*** Opening DATA ***

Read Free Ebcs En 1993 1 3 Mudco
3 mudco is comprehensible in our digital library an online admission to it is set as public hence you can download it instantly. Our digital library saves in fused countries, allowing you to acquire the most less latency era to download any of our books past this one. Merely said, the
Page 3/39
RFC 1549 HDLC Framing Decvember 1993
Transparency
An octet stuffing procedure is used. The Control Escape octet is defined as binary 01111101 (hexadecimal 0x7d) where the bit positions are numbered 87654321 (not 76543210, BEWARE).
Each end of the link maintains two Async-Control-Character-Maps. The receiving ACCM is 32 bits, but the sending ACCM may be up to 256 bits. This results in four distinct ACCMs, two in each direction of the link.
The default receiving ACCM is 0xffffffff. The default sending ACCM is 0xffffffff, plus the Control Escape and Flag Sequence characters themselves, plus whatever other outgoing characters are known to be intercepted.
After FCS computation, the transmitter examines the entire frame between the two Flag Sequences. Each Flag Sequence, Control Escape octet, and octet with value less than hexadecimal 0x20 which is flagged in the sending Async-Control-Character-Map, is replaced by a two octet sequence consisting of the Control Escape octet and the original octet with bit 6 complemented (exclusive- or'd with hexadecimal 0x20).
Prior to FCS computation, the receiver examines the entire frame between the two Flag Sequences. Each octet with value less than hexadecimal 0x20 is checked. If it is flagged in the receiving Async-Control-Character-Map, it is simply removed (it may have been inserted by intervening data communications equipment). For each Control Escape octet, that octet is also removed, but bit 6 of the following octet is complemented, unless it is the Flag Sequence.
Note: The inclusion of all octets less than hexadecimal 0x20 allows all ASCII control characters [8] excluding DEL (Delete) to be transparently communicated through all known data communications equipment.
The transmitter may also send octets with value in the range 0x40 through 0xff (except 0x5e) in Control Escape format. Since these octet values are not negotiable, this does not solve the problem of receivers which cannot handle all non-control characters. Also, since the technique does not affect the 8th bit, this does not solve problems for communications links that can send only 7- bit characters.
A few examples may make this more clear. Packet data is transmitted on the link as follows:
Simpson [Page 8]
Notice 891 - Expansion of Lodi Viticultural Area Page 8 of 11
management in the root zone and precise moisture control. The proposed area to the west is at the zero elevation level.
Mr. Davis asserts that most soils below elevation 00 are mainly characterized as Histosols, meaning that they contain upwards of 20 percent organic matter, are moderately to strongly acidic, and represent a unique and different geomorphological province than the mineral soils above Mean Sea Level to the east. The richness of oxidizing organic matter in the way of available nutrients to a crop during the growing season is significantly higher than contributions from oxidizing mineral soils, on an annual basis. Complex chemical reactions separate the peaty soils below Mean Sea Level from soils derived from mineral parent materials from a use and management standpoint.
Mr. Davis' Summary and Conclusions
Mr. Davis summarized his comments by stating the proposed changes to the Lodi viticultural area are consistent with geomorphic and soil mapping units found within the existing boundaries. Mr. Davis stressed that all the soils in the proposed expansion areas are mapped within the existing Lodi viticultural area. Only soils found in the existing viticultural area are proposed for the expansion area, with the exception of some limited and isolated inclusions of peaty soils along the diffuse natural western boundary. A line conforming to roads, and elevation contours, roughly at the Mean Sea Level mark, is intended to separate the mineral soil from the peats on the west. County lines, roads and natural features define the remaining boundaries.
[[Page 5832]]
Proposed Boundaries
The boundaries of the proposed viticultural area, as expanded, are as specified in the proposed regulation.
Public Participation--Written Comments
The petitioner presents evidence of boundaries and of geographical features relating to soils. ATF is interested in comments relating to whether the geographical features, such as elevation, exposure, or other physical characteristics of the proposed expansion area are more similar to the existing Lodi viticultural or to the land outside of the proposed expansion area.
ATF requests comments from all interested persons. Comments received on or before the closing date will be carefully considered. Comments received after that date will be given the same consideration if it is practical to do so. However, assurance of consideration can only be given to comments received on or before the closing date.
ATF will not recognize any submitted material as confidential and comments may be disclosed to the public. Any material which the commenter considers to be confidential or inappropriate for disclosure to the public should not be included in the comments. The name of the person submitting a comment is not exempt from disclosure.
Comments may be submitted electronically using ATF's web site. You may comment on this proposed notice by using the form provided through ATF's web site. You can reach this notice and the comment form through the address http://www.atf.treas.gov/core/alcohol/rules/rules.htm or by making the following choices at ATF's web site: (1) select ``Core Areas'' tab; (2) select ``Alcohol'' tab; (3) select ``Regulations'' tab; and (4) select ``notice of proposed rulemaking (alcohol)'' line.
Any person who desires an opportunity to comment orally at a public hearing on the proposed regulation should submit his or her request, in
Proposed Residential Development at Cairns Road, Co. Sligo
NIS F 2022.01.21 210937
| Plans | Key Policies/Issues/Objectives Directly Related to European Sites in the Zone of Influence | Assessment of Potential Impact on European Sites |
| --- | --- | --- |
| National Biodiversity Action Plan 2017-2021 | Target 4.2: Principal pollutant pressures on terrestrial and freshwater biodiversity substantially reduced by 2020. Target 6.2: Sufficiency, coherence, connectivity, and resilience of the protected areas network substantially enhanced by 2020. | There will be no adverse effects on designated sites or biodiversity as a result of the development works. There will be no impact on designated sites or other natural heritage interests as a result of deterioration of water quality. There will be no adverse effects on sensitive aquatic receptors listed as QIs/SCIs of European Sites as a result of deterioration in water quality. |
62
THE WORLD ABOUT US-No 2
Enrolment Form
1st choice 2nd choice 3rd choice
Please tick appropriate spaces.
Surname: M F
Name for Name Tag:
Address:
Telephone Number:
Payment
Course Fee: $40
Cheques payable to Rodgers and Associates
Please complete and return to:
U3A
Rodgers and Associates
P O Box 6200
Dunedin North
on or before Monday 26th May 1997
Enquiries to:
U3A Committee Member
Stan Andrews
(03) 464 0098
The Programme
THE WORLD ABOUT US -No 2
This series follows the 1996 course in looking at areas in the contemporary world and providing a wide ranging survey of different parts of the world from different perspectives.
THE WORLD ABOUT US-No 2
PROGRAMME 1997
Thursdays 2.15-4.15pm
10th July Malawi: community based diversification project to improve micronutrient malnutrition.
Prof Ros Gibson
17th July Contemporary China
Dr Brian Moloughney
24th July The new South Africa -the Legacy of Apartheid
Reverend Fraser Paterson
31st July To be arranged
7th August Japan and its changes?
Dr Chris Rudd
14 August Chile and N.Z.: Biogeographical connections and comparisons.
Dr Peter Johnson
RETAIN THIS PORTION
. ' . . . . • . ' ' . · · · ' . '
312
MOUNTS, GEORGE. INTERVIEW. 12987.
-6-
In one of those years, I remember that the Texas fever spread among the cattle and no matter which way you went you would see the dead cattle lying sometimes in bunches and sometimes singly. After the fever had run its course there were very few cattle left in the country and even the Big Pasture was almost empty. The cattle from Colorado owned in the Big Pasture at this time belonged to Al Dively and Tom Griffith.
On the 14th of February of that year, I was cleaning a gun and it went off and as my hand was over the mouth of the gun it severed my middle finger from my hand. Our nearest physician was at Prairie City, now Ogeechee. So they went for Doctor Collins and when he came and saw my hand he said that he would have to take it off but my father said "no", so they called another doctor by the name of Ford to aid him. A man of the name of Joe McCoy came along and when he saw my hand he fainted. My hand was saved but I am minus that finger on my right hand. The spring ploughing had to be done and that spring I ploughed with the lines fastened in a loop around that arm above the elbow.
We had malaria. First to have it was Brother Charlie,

*** Closing DATA ***

_WHAT YOU HAVE TO DO_
Give back every entry, unchanged in any way.

_RESULT OF THIS TASK_
Read Free Ebcs En 1993 1 3 Mudco
3 mudco is comprehensible in our digital library an online admission to it is set as public hence you can download it instantly. Our digital library saves in fused countries, allowing you to acquire the most less latency era to download any of our books past this one. Merely said, the
Page 3/39
RFC 1549 HDLC Framing Decvember 1993
Transparency
An octet stuffing procedure is used. The Control Escape octet is defined as binary 01111101 (hexadecimal 0x7d) where the bit positions are numbered 87654321 (not 76543210, BEWARE).
Each end of the link maintains two Async-Control-Character-Maps. The receiving ACCM is 32 bits, but the sending ACCM may be up to 256 bits. This results in four distinct ACCMs, two in each direction of the link.
The default receiving ACCM is 0xffffffff. The default sending ACCM is 0xffffffff, plus the Control Escape and Flag Sequence characters themselves, plus whatever other outgoing characters are known to be intercepted.
After FCS computation, the transmitter examines the entire frame between the two Flag Sequences. Each Flag Sequence, Control Escape octet, and octet with value less than hexadecimal 0x20 which is flagged in the sending Async-Control-Character-Map, is replaced by a two octet sequence consisting of the Control Escape octet and the original octet with bit 6 complemented (exclusive- or'd with hexadecimal 0x20).
Prior to FCS computation, the receiver examines the entire frame between the two Flag Sequences. Each octet with value less than hexadecimal 0x20 is checked. If it is flagged in the receiving Async-Control-Character-Map, it is simply removed (it may have been inserted by intervening data communications equipment). For each Control Escape octet, that octet is also removed, but bit 6 of the following octet is complemented, unless it is the Flag Sequence.
Note: The inclusion of all octets less than hexadecimal 0x20 allows all ASCII control characters [8] excluding DEL (Delete) to be transparently communicated through all known data communications equipment.
The transmitter may also send octets with value in the range 0x40 through 0xff (except 0x5e) in Control Escape format. Since these octet values are not negotiable, this does not solve the problem of receivers which cannot handle all non-control characters. Also, since the technique does not affect the 8th bit, this does not solve problems for communications links that can send only 7- bit characters.
A few examples may make this more clear. Packet data is transmitted on the link as follows:
Simpson [Page 8]
Notice 891 - Expansion of Lodi Viticultural Area Page 8 of 11
management in the root zone and precise moisture control. The proposed area to the west is at the zero elevation level.
Mr. Davis asserts that most soils below elevation 00 are mainly characterized as Histosols, meaning that they contain upwards of 20 percent organic matter, are moderately to strongly acidic, and represent a unique and different geomorphological province than the mineral soils above Mean Sea Level to the east. The richness of oxidizing organic matter in the way of available nutrients to a crop during the growing season is significantly higher than contributions from oxidizing mineral soils, on an annual basis. Complex chemical reactions separate the peaty soils below Mean Sea Level from soils derived from mineral parent materials from a use and management standpoint.
Mr. Davis' Summary and Conclusions
Mr. Davis summarized his comments by stating the proposed changes to the Lodi viticultural area are consistent with geomorphic and soil mapping units found within the existing boundaries. Mr. Davis stressed that all the soils in the proposed expansion areas are mapped within the existing Lodi viticultural area. Only soils found in the existing viticultural area are proposed for the expansion area, with the exception of some limited and isolated inclusions of peaty soils along the diffuse natural western boundary. A line conforming to roads, and elevation contours, roughly at the Mean Sea Level mark, is intended to separate the mineral soil from the peats on the west. County lines, roads and natural features define the remaining boundaries.
[[Page 5832]]
Proposed Boundaries
The boundaries of the proposed viticultural area, as expanded, are as specified in the proposed regulation.
Public Participation--Written Comments
The petitioner presents evidence of boundaries and of geographical features relating to soils. ATF is interested in comments relating to whether the geographical features, such as elevation, exposure, or other physical characteristics of the proposed expansion area are more similar to the existing Lodi viticultural or to the land outside of the proposed expansion area.
ATF requests comments from all interested persons. Comments received on or before the closing date will be carefully considered. Comments received after that date will be given the same consideration if it is practical to do so. However, assurance of consideration can only be given to comments received on or before the closing date.
ATF will not recognize any submitted material as confidential and comments may be disclosed to the public. Any material which the commenter considers to be confidential or inappropriate for disclosure to the public should not be included in the comments. The name of the person submitting a comment is not exempt from disclosure.
Comments may be submitted electronically using ATF's web site. You may comment on this proposed notice by using the form provided through ATF's web site. You can reach this notice and the comment form through the address http://www.atf.treas.gov/core/alcohol/rules/rules.htm or by making the following choices at ATF's web site: (1) select ``Core Areas'' tab; (2) select ``Alcohol'' tab; (3) select ``Regulations'' tab; and (4) select ``notice of proposed rulemaking (alcohol)'' line.
Any person who desires an opportunity to comment orally at a public hearing on the proposed regulation should submit his or her request, in
Proposed Residential Development at Cairns Road, Co. Sligo
NIS F 2022.01.21 210937
| Plans | Key Policies/Issues/Objectives Directly Related to European Sites in the Zone of Influence | Assessment of Potential Impact on European Sites |
| --- | --- | --- |
| National Biodiversity Action Plan 2017-2021 | Target 4.2: Principal pollutant pressures on terrestrial and freshwater biodiversity substantially reduced by 2020. Target 6.2: Sufficiency, coherence, connectivity, and resilience of the protected areas network substantially enhanced by 2020. | There will be no adverse effects on designated sites or biodiversity as a result of the development works. There will be no impact on designated sites or other natural heritage interests as a result of deterioration of water quality. There will be no adverse effects on sensitive aquatic receptors listed as QIs/SCIs of European Sites as a result of deterioration in water quality. |
62
THE WORLD ABOUT US-No 2
Enrolment Form
1st choice 2nd choice 3rd choice
Please tick appropriate spaces.
Surname: M F
Name for Name Tag:
Address:
Telephone Number:
Payment
Course Fee: $40
Cheques payable to Rodgers and Associates
Please complete and return to:
U3A
Rodgers and Associates
P O Box 6200
Dunedin North
on or before Monday 26th May 1997
Enquiries to:
U3A Committee Member
Stan Andrews
(03) 464 0098
The Programme
THE WORLD ABOUT US -No 2
This series follows the 1996 course in looking at areas in the contemporary world and providing a wide ranging survey of different parts of the world from different perspectives.
THE WORLD ABOUT US-No 2
PROGRAMME 1997
Thursdays 2.15-4.15pm
10th July Malawi: community based diversification project to improve micronutrient malnutrition.
Prof Ros Gibson
17th July Contemporary China
Dr Brian Moloughney
24th July The new South Africa -the Legacy of Apartheid
Reverend Fraser Paterson
31st July To be arranged
7th August Japan and its changes?
Dr Chris Rudd
14 August Chile and N.Z.: Biogeographical connections and comparisons.
Dr Peter Johnson
RETAIN THIS PORTION
. ' . . . . • . ' ' . · · · ' . '
312
MOUNTS, GEORGE. INTERVIEW. 12987.
-6-
In one of those years, I remember that the Texas fever spread among the cattle and no matter which way you went you would see the dead cattle lying sometimes in bunches and sometimes singly. After the fever had run its course there were very few cattle left in the country and even the Big Pasture was almost empty. The cattle from Colorado owned in the Big Pasture at this time belonged to Al Dively and Tom Griffith.
On the 14th of February of that year, I was cleaning a gun and it went off and as my hand was over the mouth of the gun it severed my middle finger from my hand. Our nearest physician was at Prairie City, now Ogeechee. So they went for Doctor Collins and when he came and saw my hand he said that he would have to take it off but my father said "no", so they called another doctor by the name of Ford to aid him. A man of the name of Joe McCoy came along and when he saw my hand he fainted. My hand was saved but I am minus that finger on my right hand. The spring ploughing had to be done and that spring I ploughed with the lines fastened in a loop around that arm above the elbow.
We had malaria. First to have it was Brother Charlie,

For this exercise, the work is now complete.